**** Provided records

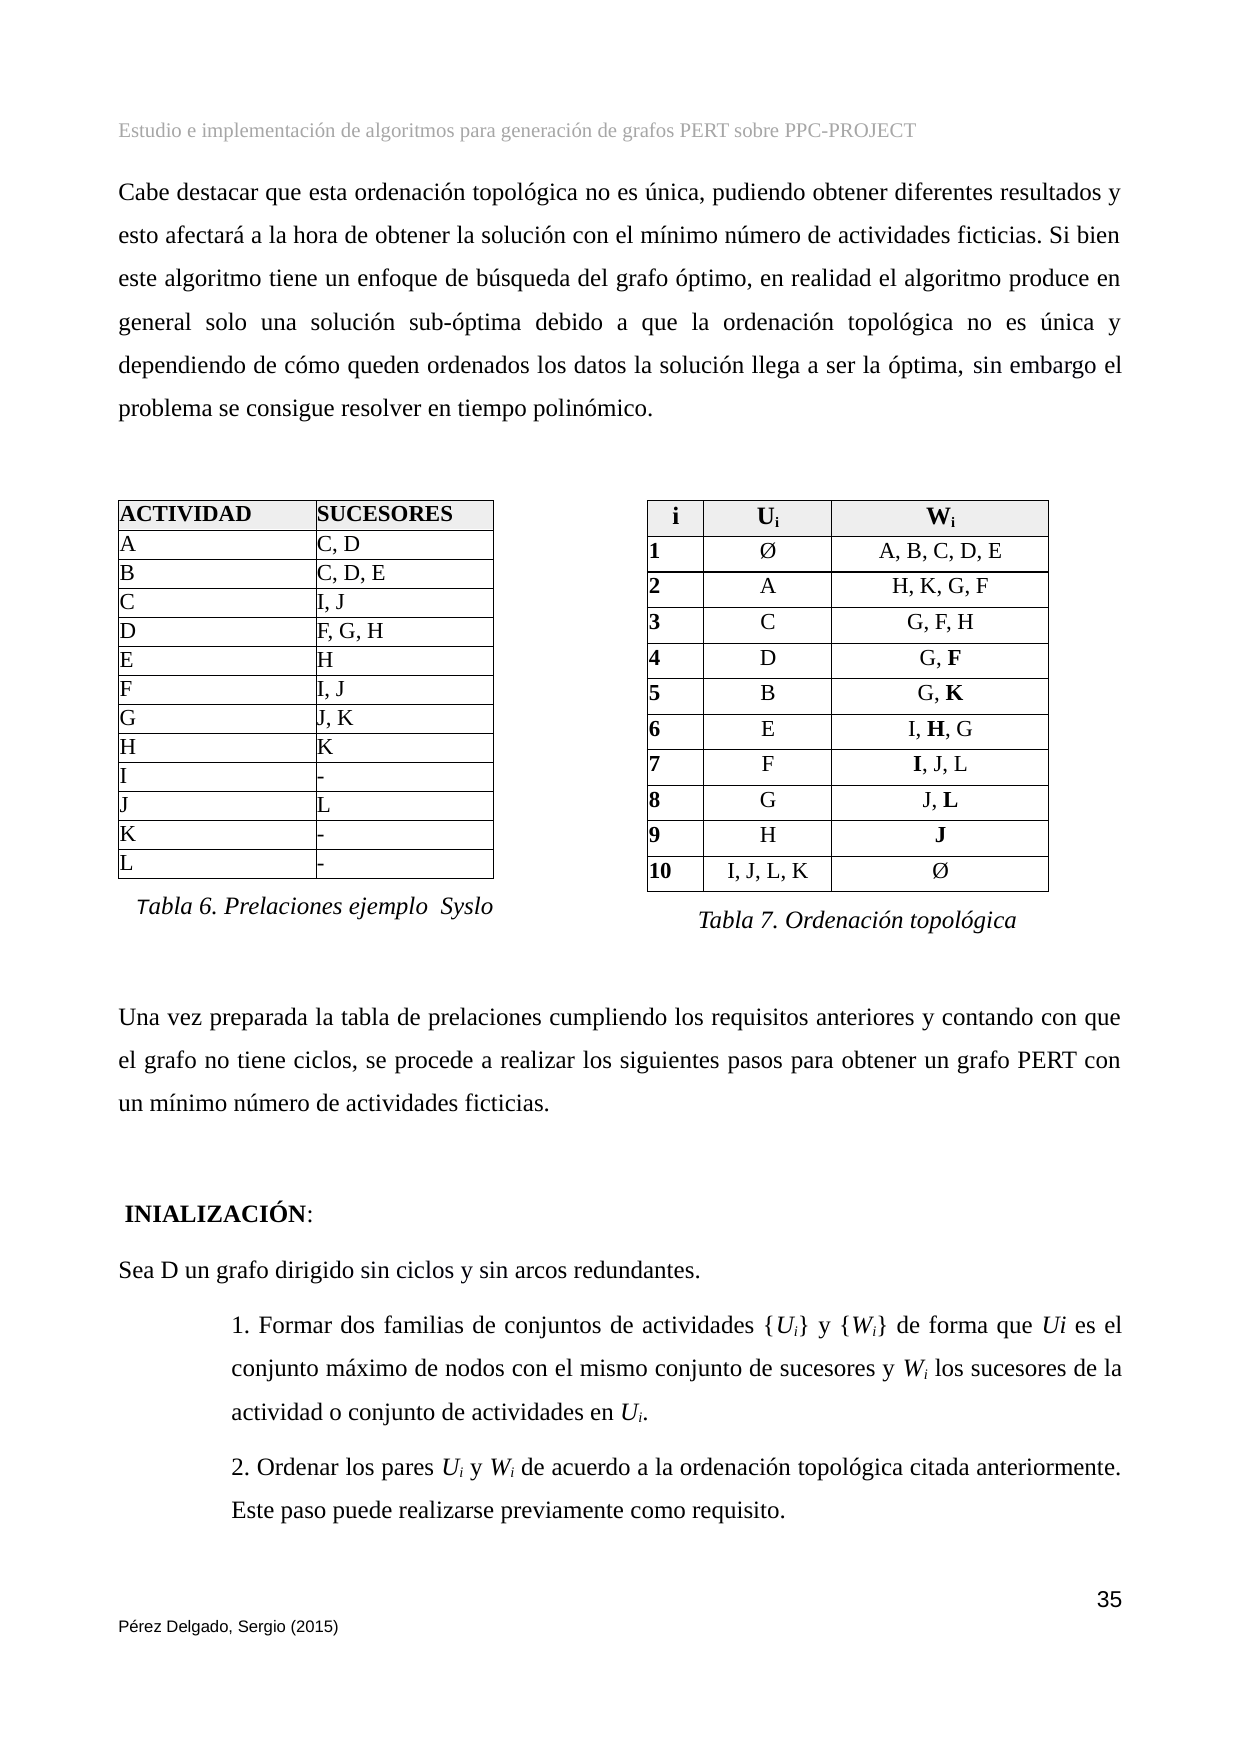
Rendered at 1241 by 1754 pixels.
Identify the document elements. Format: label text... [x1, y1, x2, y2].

table_cell E [704, 715, 831, 749]
table_header Wi [832, 501, 1048, 536]
table_cell L [317, 792, 493, 820]
table_cell 2 [648, 573, 703, 607]
table_cell A, B, C, D, E [832, 537, 1048, 571]
table_cell F [119, 676, 316, 704]
table_cell G [119, 705, 316, 733]
table_cell H, K, G, F [832, 573, 1048, 607]
table_header SUCESORES [317, 501, 493, 529]
table_cell C [119, 589, 316, 617]
list 1. Formar dos familias de conjuntos de actividades {Ui} y {Wi} de forma que Ui es el conjunto máximo de nodos con el mismo conjunto de sucesores y Wi los sucesores de la actividad o conjunto de actividades en Ui. [231, 1310, 1122, 1425]
table_cell J, L [832, 786, 1048, 820]
table_cell Ø [832, 857, 1048, 891]
table_cell Ø [704, 537, 831, 571]
table_cell 10 [648, 857, 703, 891]
text Cabe destacar que esta ordenación topológica no es única, pudiendo obtener diferentes resultados y esto afectará a la hora de obtener la solución con el mínimo número de actividades ficticias. Si bien este algoritmo tiene un enfoque de búsqueda del grafo óptimo, en realidad el algoritmo produce en general solo una solución sub-óptima debido a que la ordenación topológica no es única y dependiendo de cómo queden ordenados los datos la solución llega a ser la óptima, sin embargo el problema se consigue resolver en tiempo polinómico. [118, 177, 1122, 422]
table_cell 8 [648, 786, 703, 820]
table_cell 3 [648, 608, 703, 642]
table_cell 6 [648, 715, 703, 749]
table_cell I, J, L, K [704, 857, 831, 891]
table_cell I, J [317, 589, 493, 617]
table_header ACTIVIDAD [119, 501, 316, 529]
table_cell I, H, G [832, 715, 1048, 749]
table_cell C, D, E [317, 560, 493, 588]
table_cell G, K [832, 679, 1048, 713]
table_header Ui [704, 501, 831, 536]
table_cell 4 [648, 644, 703, 678]
table_header i [648, 501, 703, 536]
table_cell G, F [832, 644, 1048, 678]
table_cell C [704, 608, 831, 642]
table_cell I [119, 763, 316, 791]
table_cell A [119, 531, 316, 558]
table_cell K [317, 734, 493, 762]
table_cell D [704, 644, 831, 678]
text Una vez preparada la tabla de prelaciones cumpliendo los requisitos anteriores y contando con que el grafo no tiene ciclos, se procede a realizar los siguientes pasos para obtener un grafo PERT con un mínimo número de actividades ficticias. [118, 1002, 1122, 1117]
table_cell K [119, 821, 316, 849]
table_cell E [119, 647, 316, 675]
list 2. Ordenar los pares Ui y Wi de acuerdo a la ordenación topológica citada anteriormente. Este paso puede realizarse previamente como requisito. [231, 1452, 1122, 1524]
table_cell B [119, 560, 316, 588]
table_cell G [704, 786, 831, 820]
table_header Tabla 7. Ordenación topológica [621, 500, 1116, 946]
table_cell F, G, H [317, 618, 493, 646]
table_cell F [704, 750, 831, 784]
table_cell L [119, 850, 316, 878]
table_cell 1 [648, 537, 703, 571]
table_cell J [832, 821, 1048, 856]
table_cell B [704, 679, 831, 713]
table_cell H [317, 647, 493, 675]
table_cell 9 [648, 821, 703, 856]
table_cell J, K [317, 705, 493, 733]
table_cell - [317, 821, 493, 849]
table_header Tabla 6. Prelaciones ejemplo Syslo [117, 500, 621, 946]
table_cell D [119, 618, 316, 646]
text INIALIZACIÓN: [118, 1199, 1122, 1228]
table_cell 5 [648, 679, 703, 713]
table_cell A [704, 573, 831, 607]
text Sea D un grafo dirigido sin ciclos y sin arcos redundantes. [118, 1255, 1122, 1283]
table_cell J [119, 792, 316, 820]
table_cell I, J, L [832, 750, 1048, 784]
table_cell G, F, H [832, 608, 1048, 642]
table_cell I, J [317, 676, 493, 704]
table_cell 7 [648, 750, 703, 784]
table_cell - [317, 763, 493, 791]
table_cell C, D [317, 531, 493, 558]
table_cell - [317, 850, 493, 878]
table_cell H [119, 734, 316, 762]
table_cell H [704, 821, 831, 856]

********

_Short exercise_. Reproduce all of the rows above verbatim, leaving out the pictures.

_Written reply_.
Rendered at 1241 by 1754 pixels.
Identify the document elements. Format: label text... [x1, y1, x2, y2].

table_cell E [704, 715, 831, 749]
table_header Wi [832, 501, 1048, 536]
table_cell L [317, 792, 493, 820]
table_cell 2 [648, 573, 703, 607]
table_cell A, B, C, D, E [832, 537, 1048, 571]
table_cell F [119, 676, 316, 704]
table_cell G [119, 705, 316, 733]
table_cell H, K, G, F [832, 573, 1048, 607]
table_header SUCESORES [317, 501, 493, 529]
table_cell C [119, 589, 316, 617]
list 1. Formar dos familias de conjuntos de actividades {Ui} y {Wi} de forma que Ui es el conjunto máximo de nodos con el mismo conjunto de sucesores y Wi los sucesores de la actividad o conjunto de actividades en Ui. [231, 1310, 1122, 1425]
table_cell J, L [832, 786, 1048, 820]
table_cell Ø [832, 857, 1048, 891]
table_cell Ø [704, 537, 831, 571]
table_cell 10 [648, 857, 703, 891]
text Cabe destacar que esta ordenación topológica no es única, pudiendo obtener diferentes resultados y esto afectará a la hora de obtener la solución con el mínimo número de actividades ficticias. Si bien este algoritmo tiene un enfoque de búsqueda del grafo óptimo, en realidad el algoritmo produce en general solo una solución sub-óptima debido a que la ordenación topológica no es única y dependiendo de cómo queden ordenados los datos la solución llega a ser la óptima, sin embargo el problema se consigue resolver en tiempo polinómico. [118, 177, 1122, 422]
table_cell 8 [648, 786, 703, 820]
table_cell 3 [648, 608, 703, 642]
table_cell 6 [648, 715, 703, 749]
table_cell I, J, L, K [704, 857, 831, 891]
table_cell I, J [317, 589, 493, 617]
table_header ACTIVIDAD [119, 501, 316, 529]
table_cell I, H, G [832, 715, 1048, 749]
table_cell C, D, E [317, 560, 493, 588]
table_cell G, K [832, 679, 1048, 713]
table_header Ui [704, 501, 831, 536]
table_cell 4 [648, 644, 703, 678]
table_header i [648, 501, 703, 536]
table_cell G, F [832, 644, 1048, 678]
table_cell C [704, 608, 831, 642]
table_cell I [119, 763, 316, 791]
table_cell A [119, 531, 316, 558]
table_cell K [317, 734, 493, 762]
table_cell D [704, 644, 831, 678]
text Una vez preparada la tabla de prelaciones cumpliendo los requisitos anteriores y contando con que el grafo no tiene ciclos, se procede a realizar los siguientes pasos para obtener un grafo PERT con un mínimo número de actividades ficticias. [118, 1002, 1122, 1117]
table_cell K [119, 821, 316, 849]
table_cell E [119, 647, 316, 675]
list 2. Ordenar los pares Ui y Wi de acuerdo a la ordenación topológica citada anteriormente. Este paso puede realizarse previamente como requisito. [231, 1452, 1122, 1524]
table_cell B [119, 560, 316, 588]
table_cell G [704, 786, 831, 820]
table_header Tabla 7. Ordenación topológica [621, 500, 1116, 946]
table_cell F, G, H [317, 618, 493, 646]
table_cell F [704, 750, 831, 784]
table_cell L [119, 850, 316, 878]
table_cell 1 [648, 537, 703, 571]
table_cell J [832, 821, 1048, 856]
table_cell B [704, 679, 831, 713]
table_cell H [317, 647, 493, 675]
table_cell 9 [648, 821, 703, 856]
table_cell J, K [317, 705, 493, 733]
table_cell - [317, 821, 493, 849]
table_header Tabla 6. Prelaciones ejemplo Syslo [117, 500, 621, 946]
table_cell D [119, 618, 316, 646]
text INIALIZACIÓN: [118, 1199, 1122, 1228]
table_cell 5 [648, 679, 703, 713]
table_cell A [704, 573, 831, 607]
text Sea D un grafo dirigido sin ciclos y sin arcos redundantes. [118, 1255, 1122, 1283]
table_cell J [119, 792, 316, 820]
table_cell I, J, L [832, 750, 1048, 784]
table_cell G, F, H [832, 608, 1048, 642]
table_cell I, J [317, 676, 493, 704]
table_cell 7 [648, 750, 703, 784]
table_cell - [317, 763, 493, 791]
table_cell C, D [317, 531, 493, 558]
table_cell - [317, 850, 493, 878]
table_cell H [119, 734, 316, 762]
table_cell H [704, 821, 831, 856]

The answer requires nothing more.